*** Document segment ***
SpinRite is a fantastic tool for repairing and maintaining hard drives, and I am proud to say that its purchase price has been more than recouped on drives that it has brought back into service that would otherwise have needed replacing!
Running it on an Intel Mac hasn’t been possible with version 6.0. It actually boots fine, but there is no way to give keyboard input, and thus there is no way to kick off a scan.
Reports that people had succeeded at getting SpinRite to work on various weird and wonderful platforms indirectly, using VirtualBox and its raw disk access mode, led me to experiment with this to run SpinRite on a Mac. This is particularly useful on iMacs where pulling the hard drive out of the case is… undesirable(!)
Performing the wrong operations when you have raw access to the disk, a technique this process uses, can cause you to lose data. You must have a backup.
Obviously, I do not accept any responsibility and cannot help if you break things by using these notes. Hard hats must be worn beyond this point. All contractors must report to the site office.
Boot from another disk
You’ll need a working MacOS install on another disk that you can boot from, as we need to unmount all the volumes on the disk to be scanned in order to gain raw access to the disk. I use SuperDuper to make bootable backups, and these work great for this purpose too.
*** End of Document segment ***
*** Dataset ***
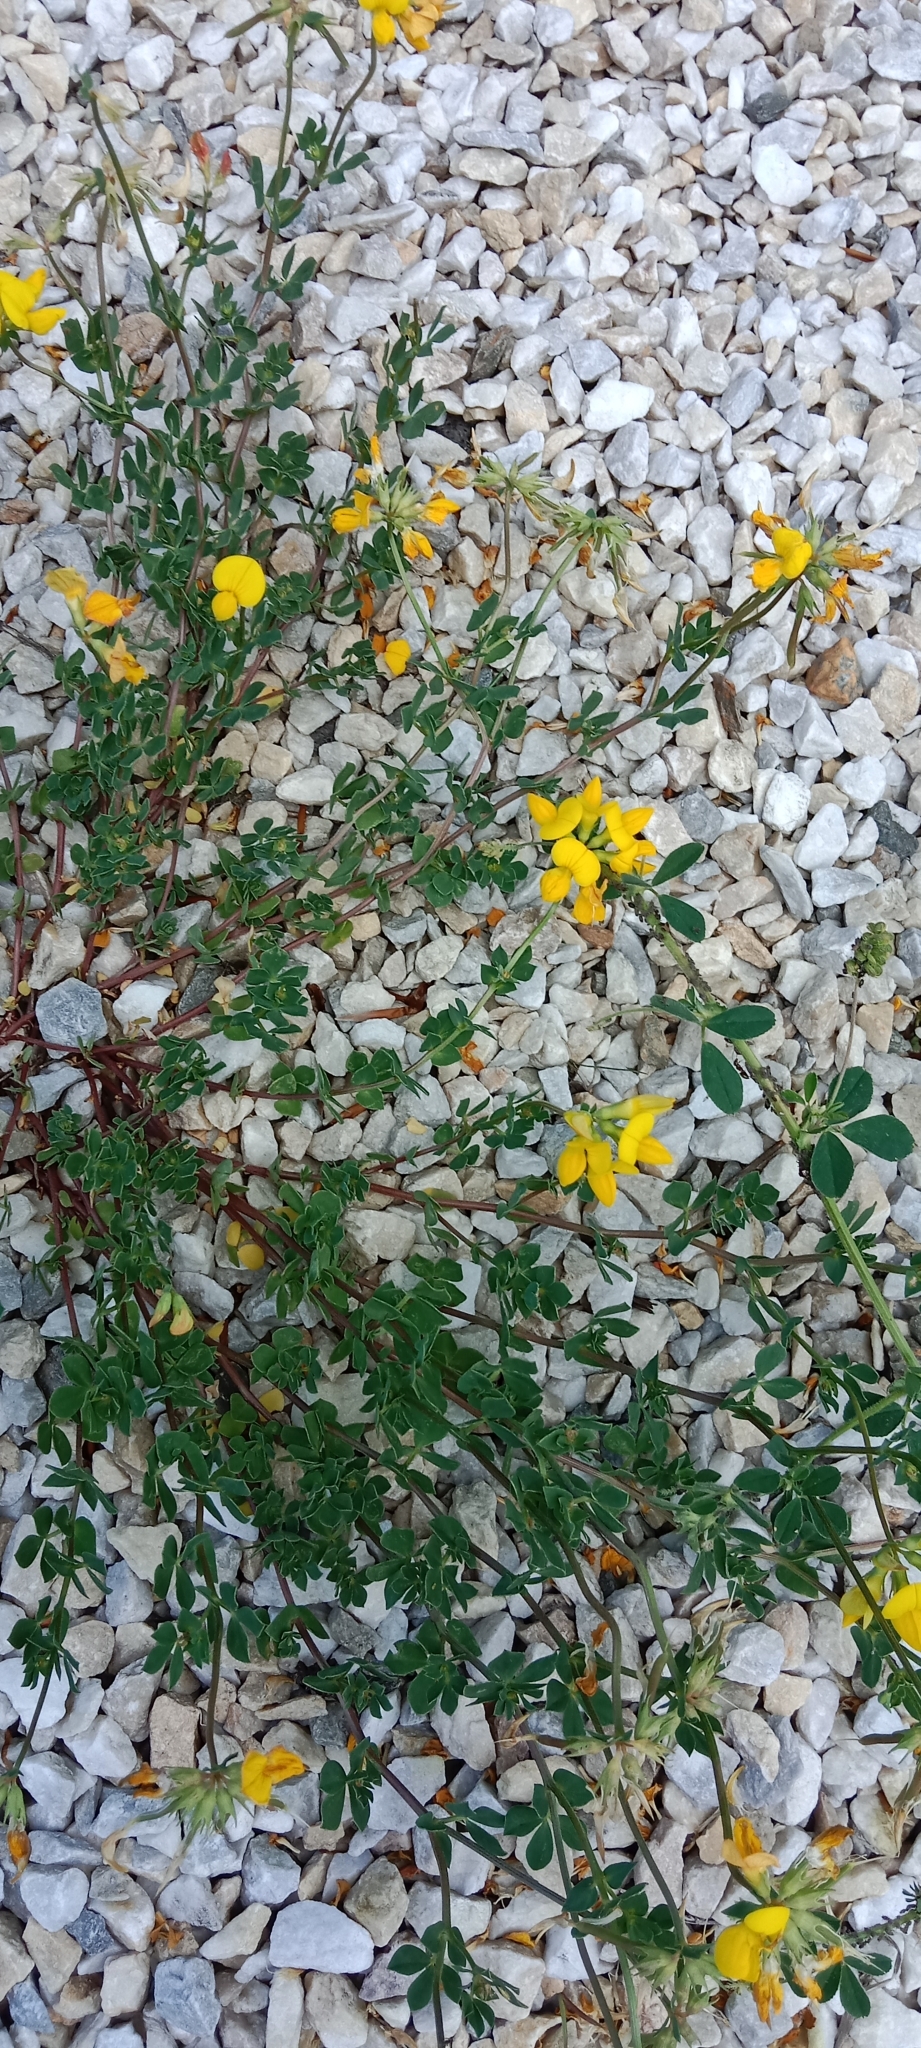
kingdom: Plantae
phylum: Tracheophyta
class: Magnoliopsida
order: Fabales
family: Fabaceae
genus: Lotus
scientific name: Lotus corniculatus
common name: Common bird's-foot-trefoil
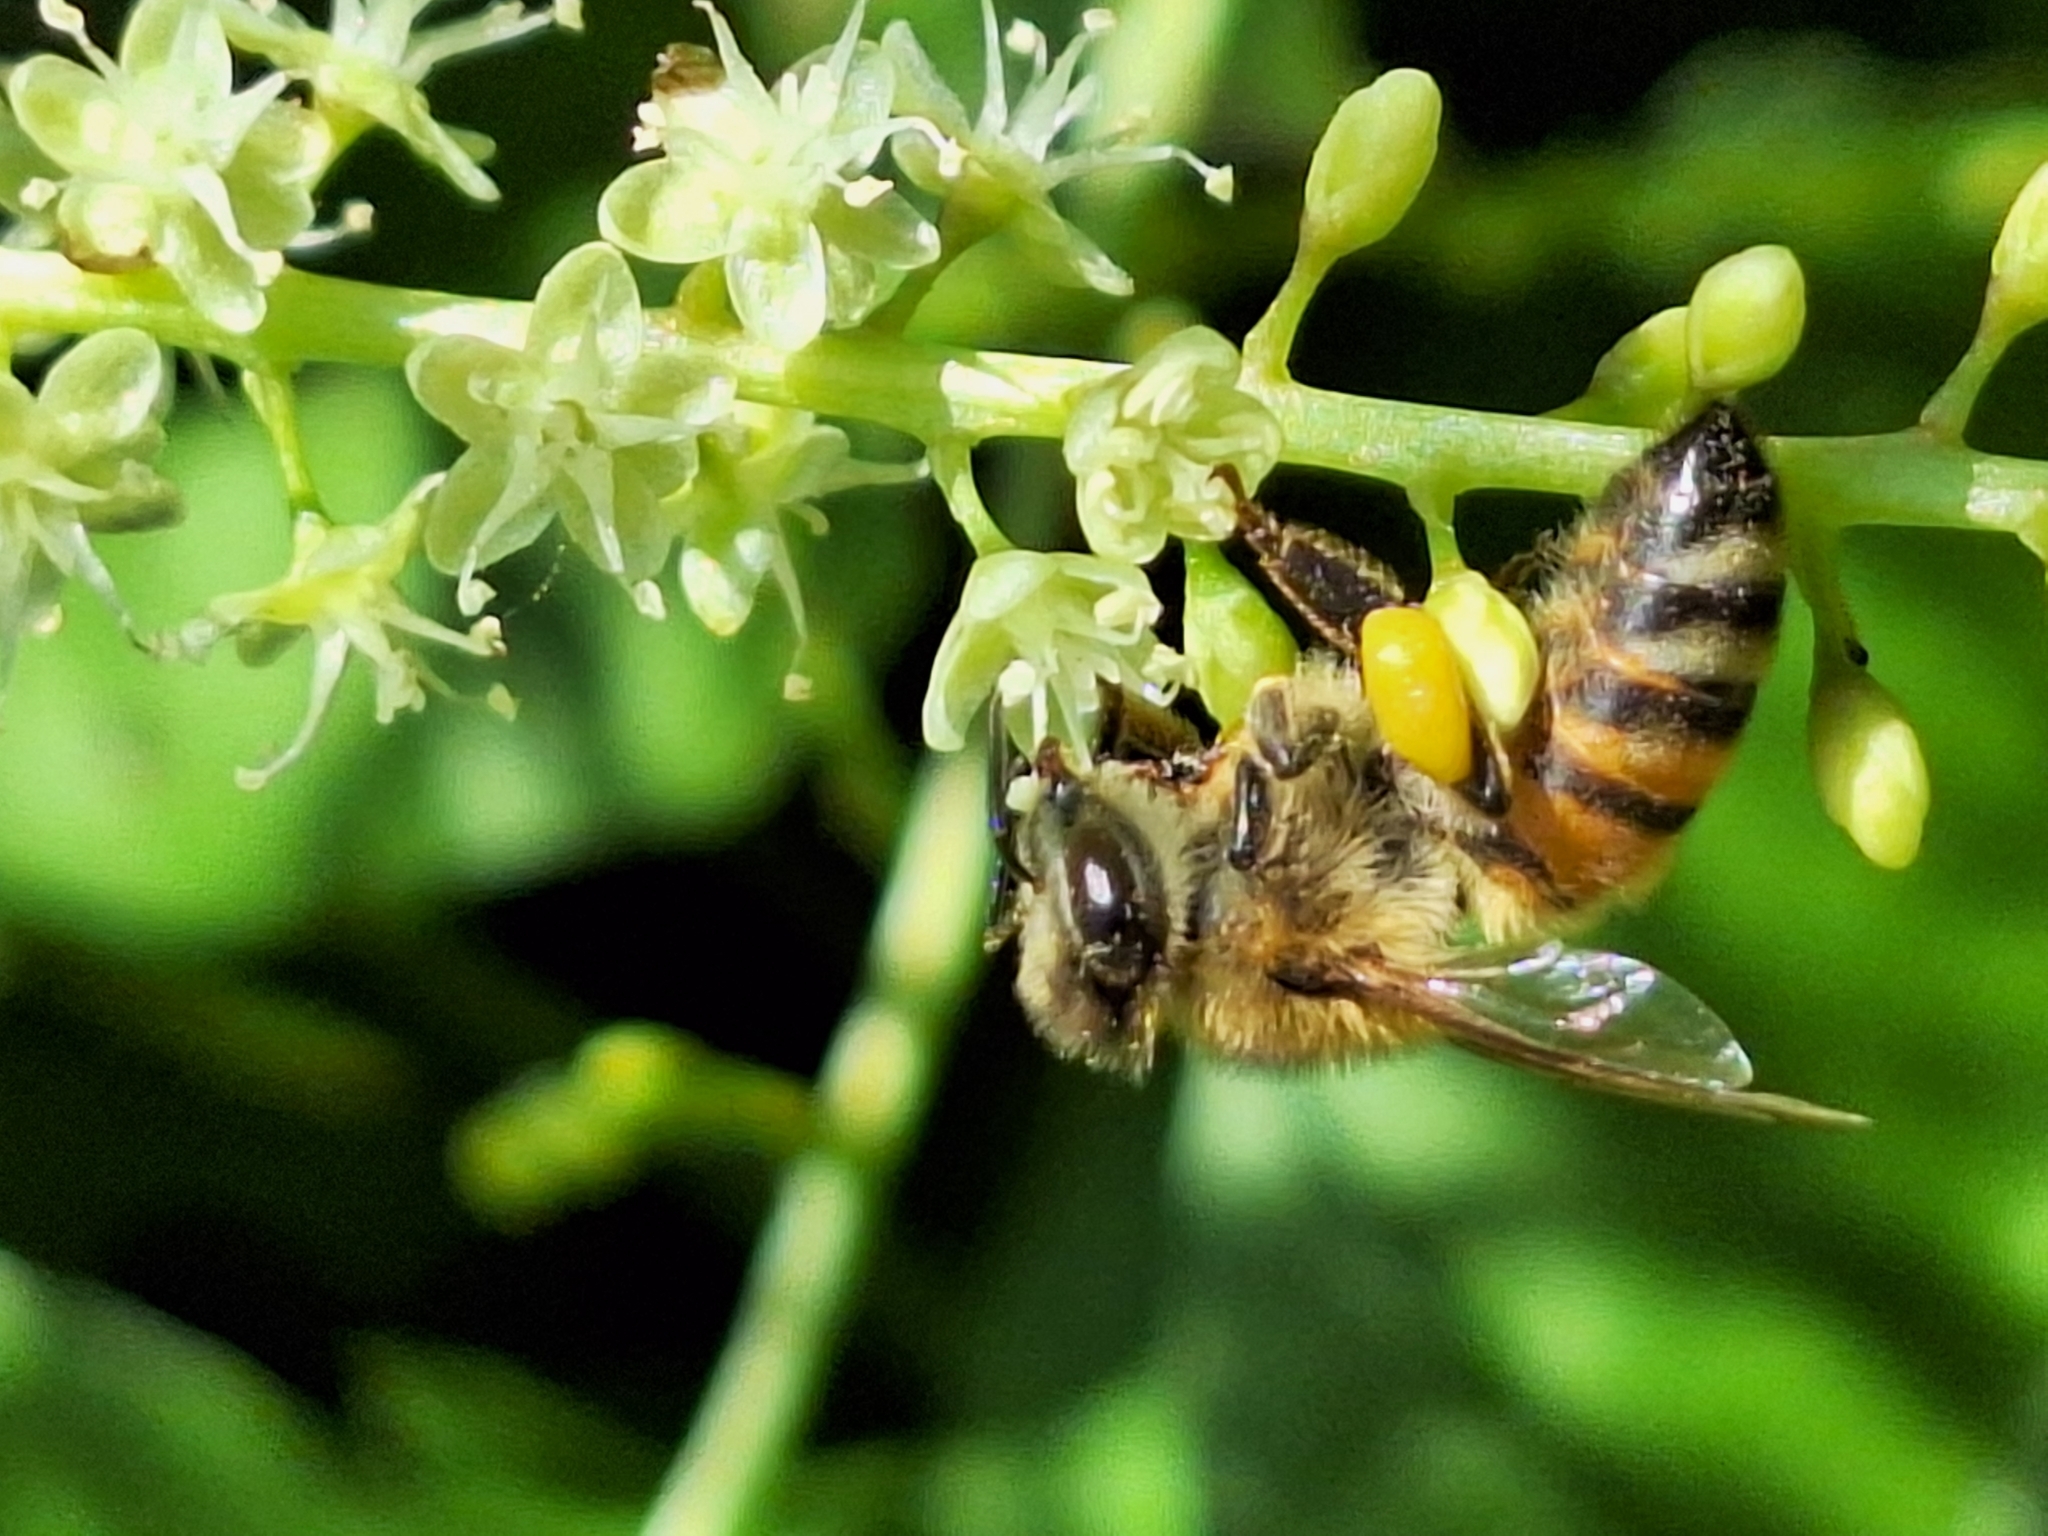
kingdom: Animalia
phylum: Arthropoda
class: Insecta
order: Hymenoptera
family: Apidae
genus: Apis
*** End of Dataset ***
Task instructions:
a - Reproduce the SpinRite notes from "Reports that people" to "the site office.".
b - Answer these questions from the SpinRite notes:
(i) Which version of SpinRite could not be run on an Intel Mac?
(ii) Which VirtualBox mode did the reports describe using?
(iii) What does the writer use to make bootable backups?

Answers given:
a -
Reports that people had succeeded at getting SpinRite to work on various weird and wonderful platforms indirectly, using VirtualBox and its raw disk access mode, led me to experiment with this to run SpinRite on a Mac. This is particularly useful on iMacs where pulling the hard drive out of the case is… undesirable(!)
Performing the wrong operations when you have raw access to the disk, a technique this process uses, can cause you to lose data. You must have a backup.
Obviously, I do not accept any responsibility and cannot help if you break things by using these notes. Hard hats must be worn beyond this point. All contractors must report to the site office.

b -
(i) Version 6.0
(ii) Raw disk access mode
(iii) SuperDuper